━━━━━ RECORD EXCERPTS
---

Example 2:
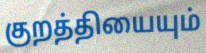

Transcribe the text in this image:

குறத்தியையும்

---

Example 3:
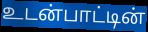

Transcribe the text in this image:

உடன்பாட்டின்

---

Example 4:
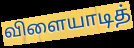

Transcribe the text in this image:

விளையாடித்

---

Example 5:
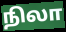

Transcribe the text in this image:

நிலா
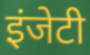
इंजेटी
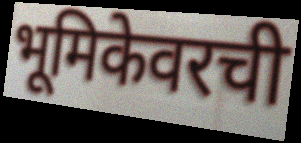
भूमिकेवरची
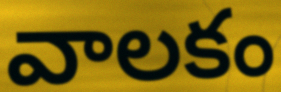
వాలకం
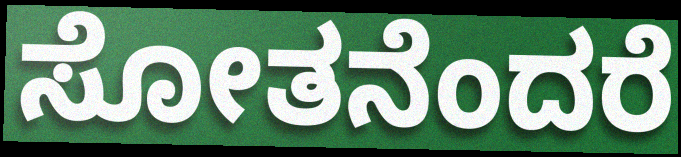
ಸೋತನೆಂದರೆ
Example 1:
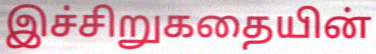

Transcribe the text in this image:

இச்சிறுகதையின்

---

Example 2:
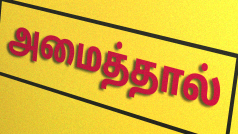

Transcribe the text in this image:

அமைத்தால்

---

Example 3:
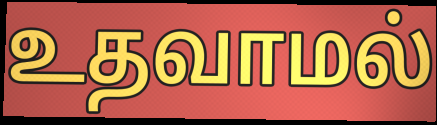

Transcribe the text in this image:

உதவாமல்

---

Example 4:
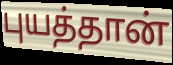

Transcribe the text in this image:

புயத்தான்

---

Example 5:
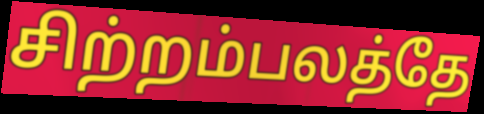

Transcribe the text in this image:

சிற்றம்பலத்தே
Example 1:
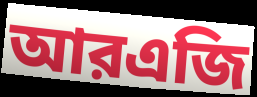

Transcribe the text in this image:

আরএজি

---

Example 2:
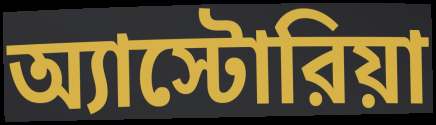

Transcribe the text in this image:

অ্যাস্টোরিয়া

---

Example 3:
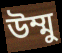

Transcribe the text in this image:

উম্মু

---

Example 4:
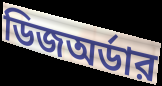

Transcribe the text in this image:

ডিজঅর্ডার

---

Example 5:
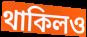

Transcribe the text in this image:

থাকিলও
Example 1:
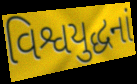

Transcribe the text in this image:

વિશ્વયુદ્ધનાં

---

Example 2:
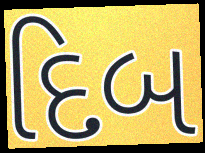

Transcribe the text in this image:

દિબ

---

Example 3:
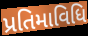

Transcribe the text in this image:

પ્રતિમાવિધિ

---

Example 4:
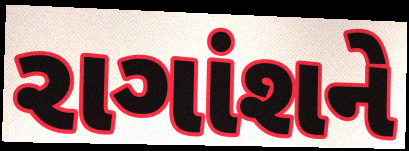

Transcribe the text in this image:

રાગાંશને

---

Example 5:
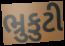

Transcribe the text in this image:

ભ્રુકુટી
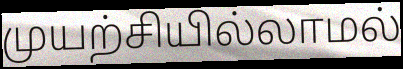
━━━━━━━━━━
» WORK TASK: Restate each entry verbatim and skip every image.

» REPLY TO THE TASK:
---

Example 2:

Transcribe the text in this image:

குறத்தியையும்

---

Example 3:

Transcribe the text in this image:

உடன்பாட்டின்

---

Example 4:

Transcribe the text in this image:

விளையாடித்

---

Example 5:

Transcribe the text in this image:

நிலா
इंजेटी
भूमिकेवरची
వాలకం
ಸೋತನೆಂದರೆ
Example 1:

Transcribe the text in this image:

இச்சிறுகதையின்

---

Example 2:

Transcribe the text in this image:

அமைத்தால்

---

Example 3:

Transcribe the text in this image:

உதவாமல்

---

Example 4:

Transcribe the text in this image:

புயத்தான்

---

Example 5:

Transcribe the text in this image:

சிற்றம்பலத்தே
Example 1:

Transcribe the text in this image:

আরএজি

---

Example 2:

Transcribe the text in this image:

অ্যাস্টোরিয়া

---

Example 3:

Transcribe the text in this image:

উম্মু

---

Example 4:

Transcribe the text in this image:

ডিজঅর্ডার

---

Example 5:

Transcribe the text in this image:

থাকিলও
Example 1:

Transcribe the text in this image:

વિશ્વયુદ્ધનાં

---

Example 2:

Transcribe the text in this image:

દિબ

---

Example 3:

Transcribe the text in this image:

પ્રતિમાવિધિ

---

Example 4:

Transcribe the text in this image:

રાગાંશને

---

Example 5:

Transcribe the text in this image:

ભ્રુકુટી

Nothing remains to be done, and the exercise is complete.